Pflegefachpersonen mit Zusatzqualifikation sollen stärker in die Schmerzversorgung eingebunden werden. Darauf macht der Deutsche Berufsverband für Pflegeberufe (DBfK) zum Aktionstag gegen den Schmerz am 2. Juni aufmerksam. Gemeinsam mit der Deutschen Schmerzgesellschaft hat der DBfK ein "Positionspapier zur qualitativ hochwertigen Schmerzversorgung durch Spezielle Schmerzpflege" vorgelegt.
Demnach sehen die Organisationen "Pflegefachpersonen der Speziellen Schmerzpflege" als unverzichtbaren Bestandteil der Versorgung von Menschen mit akuten oder chronischen Schmerzen. "Schmerzen beeinträchtigen Lebensqualität, Selbstständigkeit und Teilhabe massiv. Pflegefachpersonen mit einer Weiterbildung in Spezieller Schmerzpflege leisten einen unverzichtbaren Beitrag, um Betroffene professionell und wirksam zu begleiten", sagte DBfK-Präsidentin Vera Lux.
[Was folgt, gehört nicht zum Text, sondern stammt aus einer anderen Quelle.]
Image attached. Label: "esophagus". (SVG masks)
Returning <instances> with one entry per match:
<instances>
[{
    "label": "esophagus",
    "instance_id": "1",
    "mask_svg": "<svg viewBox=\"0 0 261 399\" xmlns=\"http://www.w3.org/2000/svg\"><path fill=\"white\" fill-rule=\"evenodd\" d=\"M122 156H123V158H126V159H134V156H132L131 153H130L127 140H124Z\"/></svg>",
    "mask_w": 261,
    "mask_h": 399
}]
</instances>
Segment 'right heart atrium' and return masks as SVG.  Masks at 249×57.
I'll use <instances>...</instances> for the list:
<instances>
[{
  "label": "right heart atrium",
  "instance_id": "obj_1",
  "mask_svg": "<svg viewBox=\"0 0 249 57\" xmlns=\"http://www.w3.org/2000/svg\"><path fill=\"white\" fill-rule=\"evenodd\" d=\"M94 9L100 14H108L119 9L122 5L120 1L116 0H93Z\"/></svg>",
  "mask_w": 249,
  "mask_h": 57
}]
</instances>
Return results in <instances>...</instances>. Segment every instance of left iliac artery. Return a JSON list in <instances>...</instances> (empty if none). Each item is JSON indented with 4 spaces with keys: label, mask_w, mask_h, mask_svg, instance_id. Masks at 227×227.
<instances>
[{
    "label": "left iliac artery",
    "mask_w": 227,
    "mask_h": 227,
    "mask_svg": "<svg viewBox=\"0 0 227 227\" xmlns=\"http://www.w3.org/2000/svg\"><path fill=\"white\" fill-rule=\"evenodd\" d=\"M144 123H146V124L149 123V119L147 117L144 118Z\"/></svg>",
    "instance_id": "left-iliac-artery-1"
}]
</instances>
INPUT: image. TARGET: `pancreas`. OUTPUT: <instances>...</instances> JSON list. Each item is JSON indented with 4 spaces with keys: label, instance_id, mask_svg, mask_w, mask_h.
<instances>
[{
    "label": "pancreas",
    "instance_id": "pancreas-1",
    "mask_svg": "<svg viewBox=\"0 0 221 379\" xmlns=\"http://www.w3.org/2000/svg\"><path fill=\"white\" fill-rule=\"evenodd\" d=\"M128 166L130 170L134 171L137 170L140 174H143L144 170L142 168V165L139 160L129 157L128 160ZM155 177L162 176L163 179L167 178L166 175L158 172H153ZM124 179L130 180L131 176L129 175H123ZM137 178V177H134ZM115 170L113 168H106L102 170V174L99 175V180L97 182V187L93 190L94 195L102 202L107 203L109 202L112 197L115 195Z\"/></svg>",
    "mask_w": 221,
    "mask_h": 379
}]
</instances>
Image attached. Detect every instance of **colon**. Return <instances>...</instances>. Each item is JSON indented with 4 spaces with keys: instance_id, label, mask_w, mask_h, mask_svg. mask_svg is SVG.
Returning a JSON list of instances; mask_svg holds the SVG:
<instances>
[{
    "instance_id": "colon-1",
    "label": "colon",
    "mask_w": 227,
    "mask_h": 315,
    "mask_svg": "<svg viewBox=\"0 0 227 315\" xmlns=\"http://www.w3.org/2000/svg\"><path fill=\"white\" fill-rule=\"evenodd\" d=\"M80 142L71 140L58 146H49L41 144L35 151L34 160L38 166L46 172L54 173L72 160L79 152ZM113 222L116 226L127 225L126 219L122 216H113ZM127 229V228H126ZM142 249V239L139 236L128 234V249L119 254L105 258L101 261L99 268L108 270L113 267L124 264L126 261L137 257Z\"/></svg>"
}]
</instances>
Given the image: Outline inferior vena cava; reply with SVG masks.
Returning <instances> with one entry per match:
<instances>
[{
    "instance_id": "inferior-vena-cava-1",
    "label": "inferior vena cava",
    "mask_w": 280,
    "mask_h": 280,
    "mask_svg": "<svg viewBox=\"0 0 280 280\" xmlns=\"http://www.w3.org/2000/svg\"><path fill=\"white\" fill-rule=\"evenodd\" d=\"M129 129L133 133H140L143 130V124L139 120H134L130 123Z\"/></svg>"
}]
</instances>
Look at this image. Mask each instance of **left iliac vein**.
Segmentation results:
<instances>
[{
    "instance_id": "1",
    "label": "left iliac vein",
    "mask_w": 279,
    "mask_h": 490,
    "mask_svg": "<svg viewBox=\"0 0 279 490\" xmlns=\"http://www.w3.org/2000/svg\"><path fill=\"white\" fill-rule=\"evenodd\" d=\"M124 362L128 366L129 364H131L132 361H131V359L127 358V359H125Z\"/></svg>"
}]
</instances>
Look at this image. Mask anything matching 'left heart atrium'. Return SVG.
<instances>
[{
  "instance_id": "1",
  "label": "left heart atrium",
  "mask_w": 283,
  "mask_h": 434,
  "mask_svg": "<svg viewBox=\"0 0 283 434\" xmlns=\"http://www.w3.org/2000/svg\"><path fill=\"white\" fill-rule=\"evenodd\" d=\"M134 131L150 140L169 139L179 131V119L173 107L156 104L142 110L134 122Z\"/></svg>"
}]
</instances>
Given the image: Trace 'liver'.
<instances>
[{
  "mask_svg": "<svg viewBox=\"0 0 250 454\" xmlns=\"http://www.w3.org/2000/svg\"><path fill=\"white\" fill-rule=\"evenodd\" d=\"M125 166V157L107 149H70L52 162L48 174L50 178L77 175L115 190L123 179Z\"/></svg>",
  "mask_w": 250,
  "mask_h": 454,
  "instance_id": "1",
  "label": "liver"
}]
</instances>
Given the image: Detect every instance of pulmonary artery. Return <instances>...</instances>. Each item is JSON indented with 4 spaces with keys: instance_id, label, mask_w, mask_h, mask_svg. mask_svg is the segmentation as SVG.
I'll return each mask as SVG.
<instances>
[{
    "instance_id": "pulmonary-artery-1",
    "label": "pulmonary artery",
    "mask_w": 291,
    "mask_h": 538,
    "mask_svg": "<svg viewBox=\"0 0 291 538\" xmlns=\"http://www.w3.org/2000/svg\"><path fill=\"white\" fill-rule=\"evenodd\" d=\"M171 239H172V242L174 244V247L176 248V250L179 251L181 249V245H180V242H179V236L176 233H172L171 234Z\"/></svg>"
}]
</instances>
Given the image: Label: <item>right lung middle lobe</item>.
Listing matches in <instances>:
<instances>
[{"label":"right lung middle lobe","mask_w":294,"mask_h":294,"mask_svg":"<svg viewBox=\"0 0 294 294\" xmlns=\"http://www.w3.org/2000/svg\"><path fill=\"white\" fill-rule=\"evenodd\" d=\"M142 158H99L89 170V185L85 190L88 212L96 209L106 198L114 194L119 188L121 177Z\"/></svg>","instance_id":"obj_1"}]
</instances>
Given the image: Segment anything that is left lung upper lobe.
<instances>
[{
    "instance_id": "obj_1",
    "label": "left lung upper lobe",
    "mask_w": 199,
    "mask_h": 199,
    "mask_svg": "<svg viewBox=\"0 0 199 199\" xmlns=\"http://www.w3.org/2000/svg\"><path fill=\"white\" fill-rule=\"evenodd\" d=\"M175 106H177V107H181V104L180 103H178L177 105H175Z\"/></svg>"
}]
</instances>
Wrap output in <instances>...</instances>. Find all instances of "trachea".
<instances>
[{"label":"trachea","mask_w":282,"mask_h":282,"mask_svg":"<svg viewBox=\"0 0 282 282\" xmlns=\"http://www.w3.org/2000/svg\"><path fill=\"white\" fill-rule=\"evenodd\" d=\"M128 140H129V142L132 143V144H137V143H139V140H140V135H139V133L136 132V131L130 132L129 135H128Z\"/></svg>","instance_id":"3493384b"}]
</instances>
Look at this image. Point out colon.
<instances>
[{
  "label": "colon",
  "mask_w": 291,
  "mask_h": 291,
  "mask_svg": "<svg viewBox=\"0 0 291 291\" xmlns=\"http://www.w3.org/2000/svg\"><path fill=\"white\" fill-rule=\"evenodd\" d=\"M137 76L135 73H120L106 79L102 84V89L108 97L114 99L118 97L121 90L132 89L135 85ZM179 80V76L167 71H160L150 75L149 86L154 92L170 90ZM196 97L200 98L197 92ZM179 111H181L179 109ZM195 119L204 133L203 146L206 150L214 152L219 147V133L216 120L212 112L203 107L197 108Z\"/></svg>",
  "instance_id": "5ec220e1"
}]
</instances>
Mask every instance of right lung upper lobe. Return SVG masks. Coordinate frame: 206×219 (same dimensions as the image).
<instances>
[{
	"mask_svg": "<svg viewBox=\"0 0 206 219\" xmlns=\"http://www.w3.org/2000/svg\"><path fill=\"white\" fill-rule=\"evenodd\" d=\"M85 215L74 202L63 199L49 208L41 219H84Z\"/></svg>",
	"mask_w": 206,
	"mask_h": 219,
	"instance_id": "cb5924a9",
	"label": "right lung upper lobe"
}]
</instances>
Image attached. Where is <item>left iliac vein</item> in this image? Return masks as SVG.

Wachsende Anforderungen im Schmerzmanagement
Nach Darstellung des DBfK sind die Anforderungen in der Schmerzversorgung in den vergangenen Jahren gestiegen. Vor allem bei chronischen und komplexen Schmerzerkrankungen brauche es zusätzliche Kompetenzen etwa im Assessment, in der pflegerischen Diagnostik sowie in edukativen Maßnahmen und der Therapiekoordination. Der Pflegeprozess und die pflegerische Einschätzung seien dabei gesetzlich verankerte Vorbehaltsaufgaben von Pflegefachpersonen. Lux verdeutlichte: "Wer Menschen mit komplexen Schmerzsituationen versorgen will, braucht hochqualifizierte Pflegefachpersonen im interprofessionellen und therapeutischen Team. Spezielle Schmerzpflege ist daher keine Zusatzoption, sondern ein zentraler Bestandteil moderner Gesundheitsversorgung."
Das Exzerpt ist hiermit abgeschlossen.